The entries that follow need to be reproduced exactly, minus any images.
· · · · ·
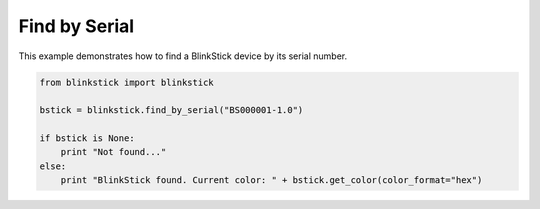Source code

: Find by Serial
==============

This example demonstrates how to find a BlinkStick device by its serial number.

.. code-block:: python

    from blinkstick import blinkstick

    bstick = blinkstick.find_by_serial("BS000001-1.0")

    if bstick is None:
        print "Not found..."
    else:
        print "BlinkStick found. Current color: " + bstick.get_color(color_format="hex")
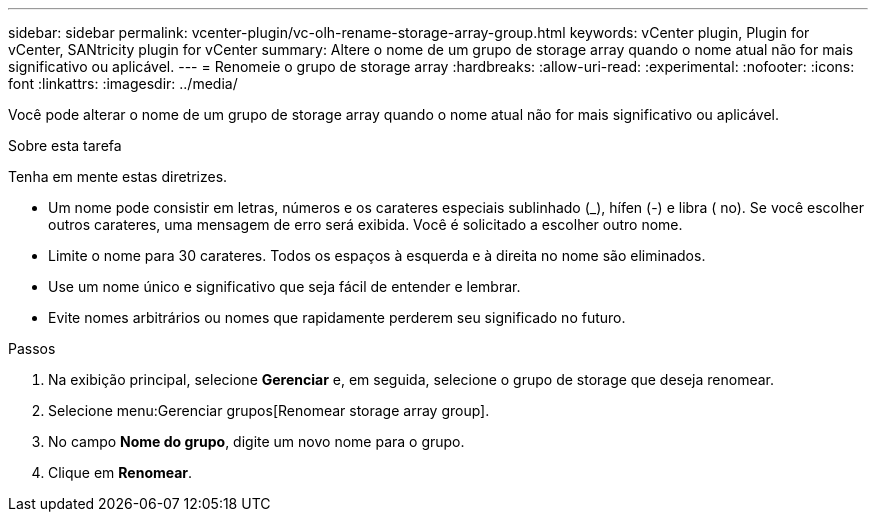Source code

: ---
sidebar: sidebar 
permalink: vcenter-plugin/vc-olh-rename-storage-array-group.html 
keywords: vCenter plugin, Plugin for vCenter, SANtricity plugin for vCenter 
summary: Altere o nome de um grupo de storage array quando o nome atual não for mais significativo ou aplicável. 
---
= Renomeie o grupo de storage array
:hardbreaks:
:allow-uri-read: 
:experimental: 
:nofooter: 
:icons: font
:linkattrs: 
:imagesdir: ../media/


[role="lead"]
Você pode alterar o nome de um grupo de storage array quando o nome atual não for mais significativo ou aplicável.

.Sobre esta tarefa
Tenha em mente estas diretrizes.

* Um nome pode consistir em letras, números e os carateres especiais sublinhado (_), hífen (-) e libra ( no). Se você escolher outros carateres, uma mensagem de erro será exibida. Você é solicitado a escolher outro nome.
* Limite o nome para 30 carateres. Todos os espaços à esquerda e à direita no nome são eliminados.
* Use um nome único e significativo que seja fácil de entender e lembrar.
* Evite nomes arbitrários ou nomes que rapidamente perderem seu significado no futuro.


.Passos
. Na exibição principal, selecione *Gerenciar* e, em seguida, selecione o grupo de storage que deseja renomear.
. Selecione menu:Gerenciar grupos[Renomear storage array group].
. No campo *Nome do grupo*, digite um novo nome para o grupo.
. Clique em *Renomear*.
· · · · ·
■ Answer section:
Source code

: Find by Serial
==============

This example demonstrates how to find a BlinkStick device by its serial number.

.. code-block:: python

    from blinkstick import blinkstick

    bstick = blinkstick.find_by_serial("BS000001-1.0")

    if bstick is None:
        print "Not found..."
    else:
        print "BlinkStick found. Current color: " + bstick.get_color(color_format="hex")
Source code

: ---
sidebar: sidebar 
permalink: vcenter-plugin/vc-olh-rename-storage-array-group.html 
keywords: vCenter plugin, Plugin for vCenter, SANtricity plugin for vCenter 
summary: Altere o nome de um grupo de storage array quando o nome atual não for mais significativo ou aplicável. 
---
= Renomeie o grupo de storage array
:hardbreaks:
:allow-uri-read: 
:experimental: 
:nofooter: 
:icons: font
:linkattrs: 
:imagesdir: ../media/


[role="lead"]
Você pode alterar o nome de um grupo de storage array quando o nome atual não for mais significativo ou aplicável.

.Sobre esta tarefa
Tenha em mente estas diretrizes.

* Um nome pode consistir em letras, números e os carateres especiais sublinhado (_), hífen (-) e libra ( no). Se você escolher outros carateres, uma mensagem de erro será exibida. Você é solicitado a escolher outro nome.
* Limite o nome para 30 carateres. Todos os espaços à esquerda e à direita no nome são eliminados.
* Use um nome único e significativo que seja fácil de entender e lembrar.
* Evite nomes arbitrários ou nomes que rapidamente perderem seu significado no futuro.


.Passos
. Na exibição principal, selecione *Gerenciar* e, em seguida, selecione o grupo de storage que deseja renomear.
. Selecione menu:Gerenciar grupos[Renomear storage array group].
. No campo *Nome do grupo*, digite um novo nome para o grupo.
. Clique em *Renomear*.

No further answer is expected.